Going into this review, we were concerned that in order to bring the price-point down, Nintendo might have cut corners on the displays – beyond removing the 3D functionality. Thankfully, the screen is very close in quality to the New 3DS XL model; you get an effective 400×240 resolution up top, and 320×240 on the lower resistive touch screen.
The top screen stacks up nicely against other 3DS products: it’s colourful and punchy. But of course, we’ve since been spoilt by the Switch’s six-inch IPS panel, meaning there’s a sense of regression going back to the 2DS XL. For one, viewing angles aren’t great, there’s ghosting on grey-to-grey transitions, and it just lacks the sheer brightness of Switch’s display.
In hand, the lightness of the New 2DS XL is felt. Screen quality isn’t state-of-the-art and the TN panel isn’t that bright at 147 nits, but it compares well with other displays in the 3DS family.
In fact it looks positively dull if you take it outside, even on max brightness. For perspective, we measured a peak brightness level of 147 nits on the 2DS XL, compared to 368 nits on Switch. It makes a big difference, but as long as you’re not out in blazing sunlight, there’s still plenty of contrast and punch to the screen in most gaming conditions. Our review unit seems to have a TN panel, but besides restrictive viewing angles, it’s still a very strong-looking display.

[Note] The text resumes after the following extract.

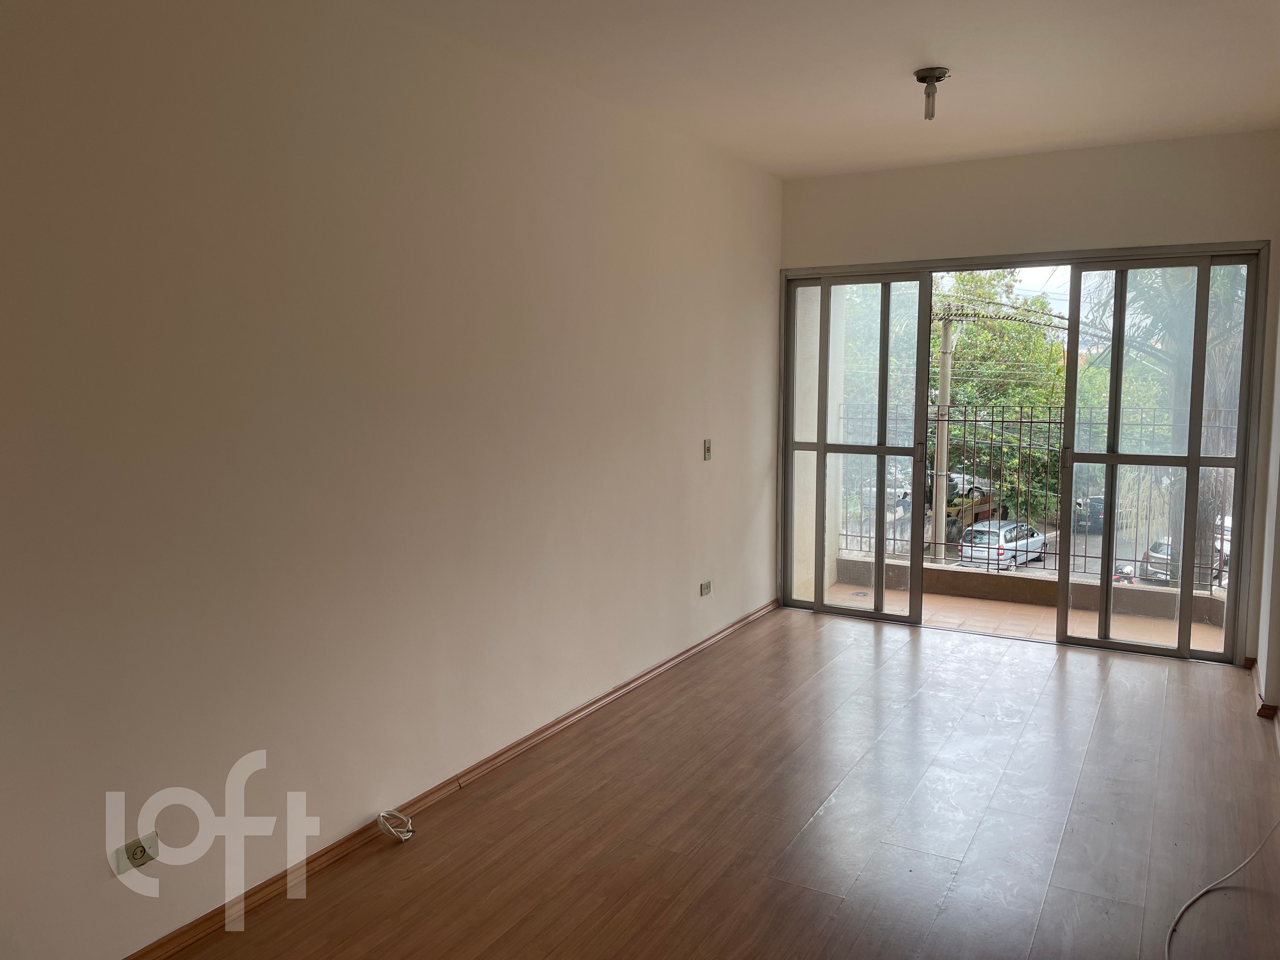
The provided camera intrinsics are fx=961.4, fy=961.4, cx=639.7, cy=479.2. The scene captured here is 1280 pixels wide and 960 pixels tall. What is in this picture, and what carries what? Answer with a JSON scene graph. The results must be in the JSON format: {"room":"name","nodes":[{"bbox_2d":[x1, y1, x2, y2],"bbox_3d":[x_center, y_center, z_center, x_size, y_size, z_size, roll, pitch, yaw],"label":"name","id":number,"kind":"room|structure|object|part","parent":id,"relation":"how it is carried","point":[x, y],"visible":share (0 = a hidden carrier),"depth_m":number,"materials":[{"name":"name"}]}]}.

Thankfully, there are no perceptible cutbacks to battery life, either. The official line from Nintendo is that the New 2DS XL gets a similar play-time to regular 3DS models; a range of three to five and half hours. We ramped up the brightness level to the maximum, left WiFi enabled and set volume to 75 per cent. Booting up Mario Kart 7, we clocked in three hours and 50 minutes of continuous play of the game before the power cut out. It’s maybe a shame that stripping the extras from a 3DS doesn’t qualify us for more battery life. As a stress-test though, the turnout is on par, or very slightly higher than the other models.
Nintendo’s come a long way in refining its 3DS across the last six years. The fact is that there’s now several ways to tap into its large games catalogue, and the New 2DS XL stands as one of the best options. Price is a factor of course, and ideally we’d always want everything in one package, with no compromise – but if you’ve got zero interest in ever using stereoscopic 3D, the argument for checking out the 2DS XL is much easier. There are even some unique advantages going this route. If you can get on with its design, you have all the functionality of a more expensive handheld, but in a noticeably lighter profile. Everything is thankfully included in the box too, from the charger to the 4GB SD card, so there’s no skimping there, as we’ve seen in past.

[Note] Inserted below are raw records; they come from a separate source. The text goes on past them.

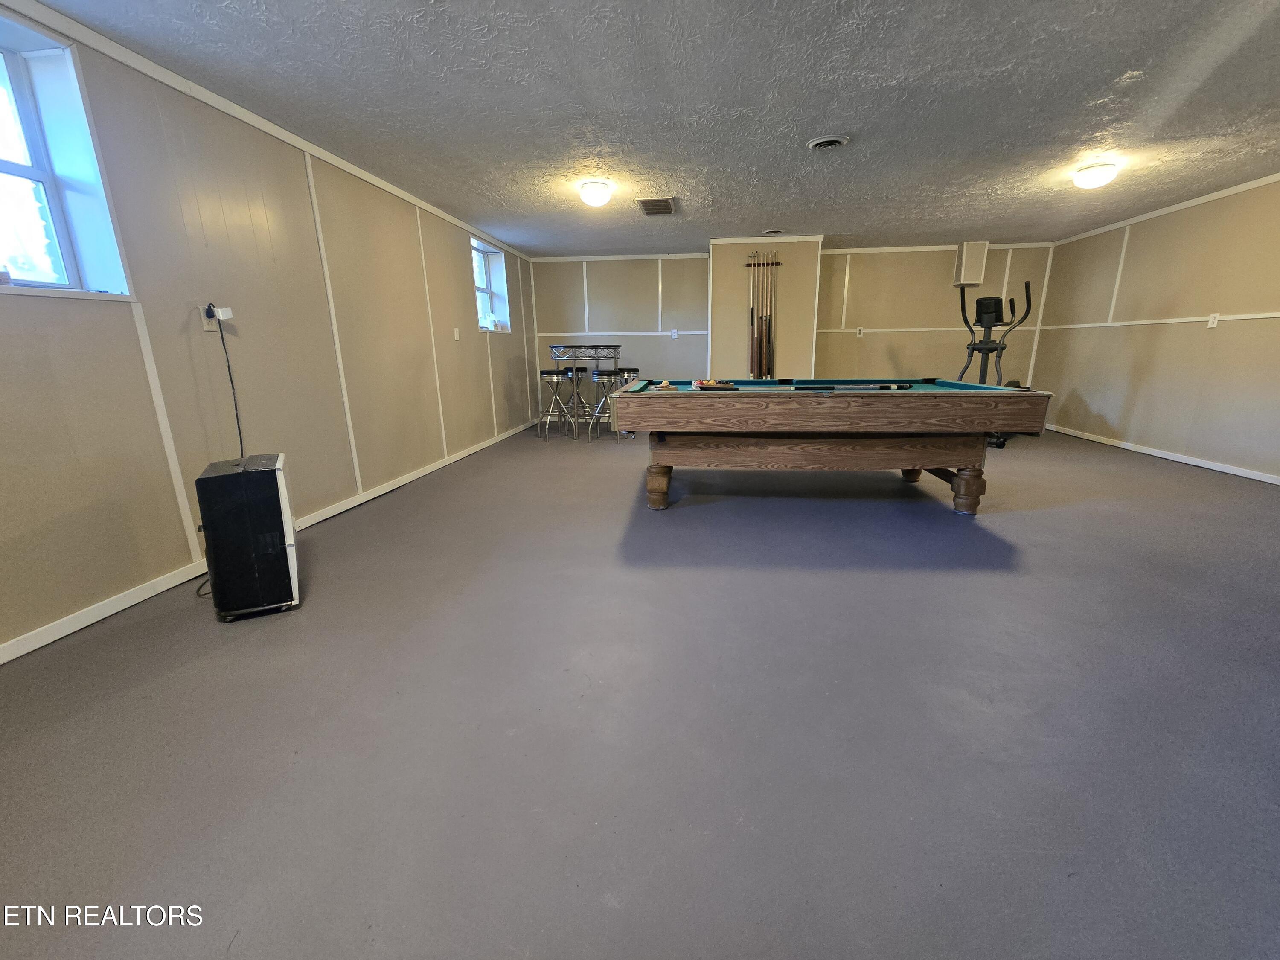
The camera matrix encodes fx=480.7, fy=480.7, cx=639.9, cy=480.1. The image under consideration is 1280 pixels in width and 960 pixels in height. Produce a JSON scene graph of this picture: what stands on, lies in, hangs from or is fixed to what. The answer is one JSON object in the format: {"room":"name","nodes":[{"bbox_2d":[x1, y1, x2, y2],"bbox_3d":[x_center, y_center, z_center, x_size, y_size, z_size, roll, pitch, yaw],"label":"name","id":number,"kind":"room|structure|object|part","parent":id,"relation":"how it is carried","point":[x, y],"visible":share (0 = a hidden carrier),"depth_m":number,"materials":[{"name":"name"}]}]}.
{"room":"basement","nodes":[
{"label":"basement","id":0,"kind":"room"},
{"bbox_2d":[0,0,537,660],"bbox_3d":[-2.237,-0.986,3.324,0.189,2.445,9.387,1,15,6],"label":"left wall","id":1,"kind":"structure","parent":0,"point":[454,254],"depth_m":2.51,"materials":[{"name":"beige paint"}]},
{"bbox_2d":[0,12,132,297],"bbox_3d":[-2.489,-1.149,1.634,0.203,0.999,1.024,1,15,6],"label":"window","id":2,"kind":"structure","parent":1,"relation":"in","point":[4,165],"depth_m":1.99,"materials":[{"name":"glass"}]},
{"bbox_2d":[200,304,219,331],"bbox_3d":[-2.257,-0.850,2.532,0.017,0.122,0.073,1,15,6],"label":"wall outlet","id":3,"kind":"object","parent":1,"relation":"attached to","point":[210,326],"visible":0.66,"depth_m":2.51,"materials":[{"name":"white plastic"}]},
{"bbox_2d":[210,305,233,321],"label":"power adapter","id":4,"kind":"object","parent":3,"relation":"attached to","point":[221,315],"visible":0.91,"depth_m":2.53,"materials":[{"name":"white"}]},
{"bbox_2d":[206,307,246,458],"bbox_3d":[-2.193,-0.385,2.595,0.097,1.003,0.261,-6,16,-21],"label":"power cord","id":5,"kind":"object","parent":3,"relation":"attached to","point":[229,367],"visible":0.86,"depth_m":2.57,"materials":[{"name":"black plastic"}]},
{"bbox_2d":[2,0,526,259],"bbox_3d":[-2.157,-2.124,3.008,0.034,0.065,8.179,1,15,6],"label":"crown molding","id":6,"kind":"structure","parent":1,"relation":"attached to","point":[369,178],"depth_m":2.50,"materials":[{"name":"white paint"}]},
{"bbox_2d":[0,416,546,662],"bbox_3d":[-2.205,0.218,3.354,0.015,0.078,7.987,1,15,6],"label":"baseboard","id":7,"kind":"structure","parent":1,"relation":"attached to","point":[62,633],"depth_m":2.28,"materials":[{"name":"white paint"}]},
{"bbox_2d":[452,327,460,340],"bbox_3d":[-1.918,-1.529,5.020,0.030,0.128,0.071,1,15,6],"label":"light switch","id":8,"kind":"object","parent":1,"relation":"attached to","point":[457,334],"visible":0.98,"depth_m":5.01,"materials":[{"name":"white plastic"}]},
{"bbox_2d":[471,237,511,331],"bbox_3d":[-1.914,-2.327,5.839,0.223,1.015,0.961,1,15,6],"label":"window","id":9,"kind":"structure","parent":1,"relation":"in","point":[481,259],"depth_m":6.13,"materials":[{"name":"white"}]},
{"bbox_2d":[0,419,1279,959],"bbox_3d":[1.186,0.324,3.286,6.970,0.109,9.147,1,15,6],"label":"floor","id":10,"kind":"structure","parent":0,"point":[1103,469],"depth_m":1.47,"materials":[{"name":"grey"}]},
{"bbox_2d":[194,452,300,621],"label":"dehumidifier","id":11,"kind":"object","parent":10,"relation":"on","point":[266,474],"visible":0.99,"depth_m":2.03,"materials":[{"name":"black"}]},
{"bbox_2d":[536,367,568,438],"bbox_3d":[-1.127,-1.008,6.309,0.392,0.875,0.403,1,15,6],"label":"bar stool","id":12,"kind":"object","parent":10,"relation":"on","point":[549,372],"visible":0.97,"depth_m":6.20,"materials":[{"name":"silver metal"}]},
{"bbox_2d":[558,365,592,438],"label":"bar stool","id":13,"kind":"object","parent":10,"relation":"on","point":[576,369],"visible":0.86,"depth_m":6.58,"materials":[{"name":"metal"}]},
{"bbox_2d":[547,343,622,436],"bbox_3d":[-0.719,-1.208,6.541,0.817,1.168,0.749,1,15,6],"label":"bar table","id":14,"kind":"object","parent":10,"relation":"on","point":[616,353],"visible":0.9,"depth_m":6.31,"materials":[{"name":"metal"}]},
{"bbox_2d":[587,369,621,440],"bbox_3d":[-0.432,-0.939,6.073,0.405,0.857,0.400,6,16,23],"label":"bar stool","id":15,"kind":"object","parent":10,"relation":"on","point":[605,377],"visible":0.87,"depth_m":5.95,"materials":[{"name":"silver metal"}]},
{"bbox_2d":[615,366,639,386],"bbox_3d":[-0.196,-1.147,6.741,0.390,0.831,0.387,1,15,6],"label":"bar stool","id":16,"kind":"object","parent":10,"relation":"on","point":[634,369],"visible":0.44,"depth_m":6.59,"materials":[{"name":"black metal"}]},
{"bbox_2d":[606,377,1051,514],"bbox_3d":[1.200,-0.298,3.698,2.608,0.872,1.446,1,15,6],"label":"pool table","id":17,"kind":"object","parent":10,"relation":"on","point":[960,487],"visible":0.99,"depth_m":3.12,"materials":[{"name":"brown wood"}]},
{"bbox_3d":[0.131,0.032,3.515,0.180,0.340,0.166,1,15,6],"label":"leg","id":18,"kind":"part","parent":17,"relation":"part of","materials":[{"name":"brown wood"}]},
{"bbox_2d":[692,379,741,390],"bbox_3d":[0.527,-0.672,3.393,0.328,0.059,0.266,1,15,6],"label":"billiard balls","id":19,"kind":"object","parent":17,"relation":"on","point":[724,385],"visible":0.98,"depth_m":3.34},
{"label":"base","id":20,"kind":"part","parent":17,"relation":"part of","materials":[{"name":"brown wood"}]},
{"bbox_2d":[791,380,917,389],"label":"pool cue","id":21,"kind":"object","parent":17,"relation":"on","point":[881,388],"visible":0.99,"depth_m":3.43,"materials":[{"name":"black wood"}]},
{"bbox_3d":[2.259,0.061,3.343,0.184,0.335,0.167,1,15,6],"label":"leg","id":22,"kind":"part","parent":17,"relation":"part of","materials":[{"name":"brown wood"}]},
{"bbox_2d":[956,283,1035,445],"bbox_3d":[4.005,-1.327,5.574,1.046,1.776,0.821,-15,20,-43],"label":"elliptical machine","id":23,"kind":"object","parent":10,"relation":"on","point":[981,313],"visible":0.65,"depth_m":5.48,"materials":[{"name":"black metal"}]},
{"bbox_2d":[27,0,1279,249],"bbox_3d":[1.286,-2.124,2.604,7.186,0.113,9.021,1,15,6],"label":"ceiling","id":24,"kind":"structure","parent":0,"point":[1077,127],"depth_m":2.63,"materials":[{"name":"grey paint"}]},
{"bbox_2d":[578,180,613,206],"bbox_3d":[-0.362,-2.361,3.987,0.269,0.135,0.273,1,15,6],"label":"ceiling light","id":25,"kind":"object","parent":24,"relation":"attached to","point":[592,197],"visible":0.97,"depth_m":3.90,"materials":[{"name":"white glass"}]},
{"bbox_2d":[636,197,676,215],"bbox_3d":[0.157,-2.580,4.542,0.322,0.019,0.474,1,15,6],"label":"ceiling vent","id":26,"kind":"object","parent":24,"relation":"in","point":[647,208],"visible":0.99,"depth_m":4.50,"materials":[{"name":"metal"}]},
{"bbox_2d":[762,227,785,234],"bbox_3d":[1.530,-2.847,5.506,0.282,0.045,0.251,1,15,6],"label":"ceiling vent","id":27,"kind":"object","parent":24,"relation":"attached to","point":[772,232],"visible":0.99,"depth_m":5.47,"materials":[{"name":"white metal"}]},
{"bbox_2d":[806,134,849,150],"bbox_3d":[1.232,-2.214,3.162,0.248,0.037,0.244,1,15,6],"label":"ceiling vent","id":28,"kind":"object","parent":24,"relation":"attached to","point":[822,144],"visible":0.98,"depth_m":3.13,"materials":[{"name":"metal"}]},
{"bbox_2d":[1071,161,1118,188],"bbox_3d":[3.509,-2.337,3.717,0.272,0.128,0.277,1,15,6],"label":"ceiling light","id":29,"kind":"object","parent":24,"relation":"attached to","point":[1103,167],"visible":0.98,"depth_m":3.65,"materials":[{"name":"white glass"}]},
{"bbox_2d":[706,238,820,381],"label":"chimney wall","id":30,"kind":"structure","parent":0,"point":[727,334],"depth_m":6.18,"materials":[{"name":"beige paint"}]},
{"bbox_2d":[744,247,781,380],"bbox_3d":[1.554,-2.013,6.078,0.465,1.609,0.105,1,15,6],"label":"cue rack","id":31,"kind":"object","parent":30,"relation":"attached to","point":[769,324],"visible":0.98,"depth_m":6.05,"materials":[{"name":"brown wood"}]},
{"bbox_2d":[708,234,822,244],"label":"crown molding","id":32,"kind":"structure","parent":30,"relation":"attached to","point":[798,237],"depth_m":5.85,"materials":[{"name":"white paint"}]},
{"bbox_2d":[525,242,1050,418],"bbox_3d":[2.102,-2.050,7.054,7.356,2.461,0.222,1,15,6],"label":"back wall","id":33,"kind":"structure","parent":0,"point":[676,342],"depth_m":6.86,"materials":[{"name":"paint"}]},
{"bbox_2d":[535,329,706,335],"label":"chair rail","id":34,"kind":"structure","parent":33,"relation":"attached to","point":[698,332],"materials":[{"name":"white paint"}]},
{"bbox_2d":[669,328,678,339],"bbox_3d":[0.492,-2.100,6.927,0.086,0.134,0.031,1,15,6],"label":"wall outlet","id":35,"kind":"object","parent":33,"relation":"attached to","point":[674,337],"visible":0.99,"depth_m":6.92,"materials":[{"name":"white plastic"}]},
{"bbox_2d":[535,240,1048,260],"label":"crown molding","id":36,"kind":"structure","parent":33,"relation":"attached to","point":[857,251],"depth_m":6.57,"materials":[{"name":"white paint"}]},
{"bbox_2d":[855,326,864,336],"bbox_3d":[3.064,-2.073,6.713,0.078,0.132,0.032,1,15,6],"label":"wall outlet","id":37,"kind":"object","parent":33,"relation":"attached to","point":[859,332],"visible":0.99,"depth_m":6.71,"materials":[{"name":"white plastic"}]},
{"bbox_2d":[954,241,988,286],"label":"boxed duct","id":38,"kind":"object","parent":33,"relation":"attached to","point":[973,262],"visible":0.96,"depth_m":6.15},
{"bbox_2d":[1032,174,1279,484],"bbox_3d":[5.223,-0.942,2.826,0.170,2.437,8.375,1,15,6],"label":"right wall","id":39,"kind":"structure","parent":0,"point":[1217,342],"depth_m":4.70,"materials":[{"name":"beige paint"}]},
{"bbox_2d":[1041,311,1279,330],"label":"wall trim","id":40,"kind":"structure","parent":39,"relation":"attached to","point":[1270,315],"depth_m":4.78,"materials":[{"name":"white paint"}]},
{"bbox_2d":[1045,423,1279,485],"bbox_3d":[5.194,0.137,3.365,0.014,0.079,7.399,1,15,6],"label":"baseboard","id":41,"kind":"structure","parent":39,"relation":"attached to","point":[1185,461],"depth_m":4.78,"materials":[{"name":"white paint"}]},
{"bbox_2d":[1055,171,1279,243],"bbox_3d":[5.221,-2.166,2.758,0.037,0.064,7.584,1,15,6],"label":"crown molding","id":42,"kind":"structure","parent":39,"relation":"attached to","point":[1204,197],"depth_m":4.71,"materials":[{"name":"white paint"}]},
{"bbox_2d":[1206,311,1219,327],"bbox_3d":[5.153,-1.446,4.331,0.018,0.120,0.070,1,15,6],"label":"wall outlet","id":43,"kind":"object","parent":39,"relation":"attached to","point":[1214,321],"visible":0.98,"depth_m":4.32,"materials":[{"name":"white plastic"}]}
]}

Overall then, Nintendo’s New 2DS XL offers a significant upgrade over the entry level 2DS in terms of build quality, processing power and form-factor – but with the bargain basement model available for just £75 these days, an extra £55 on top is a significantly higher level of investment. It sits as a midway point between 2DS and 3DS XL, in terms of both pricing and spec. From our perspective, we’d still opt for the New 3DS XL as the unit of choice – the front-facing speakers are preferable, and from time to time, it’s interesting to see how titles use its 3D features. But there’s no real deal-breaker for the New 2DS XL. As a way to complement the more expensive Switch, this is a respectable way to enjoy the 3DS’ massive library of excellent software.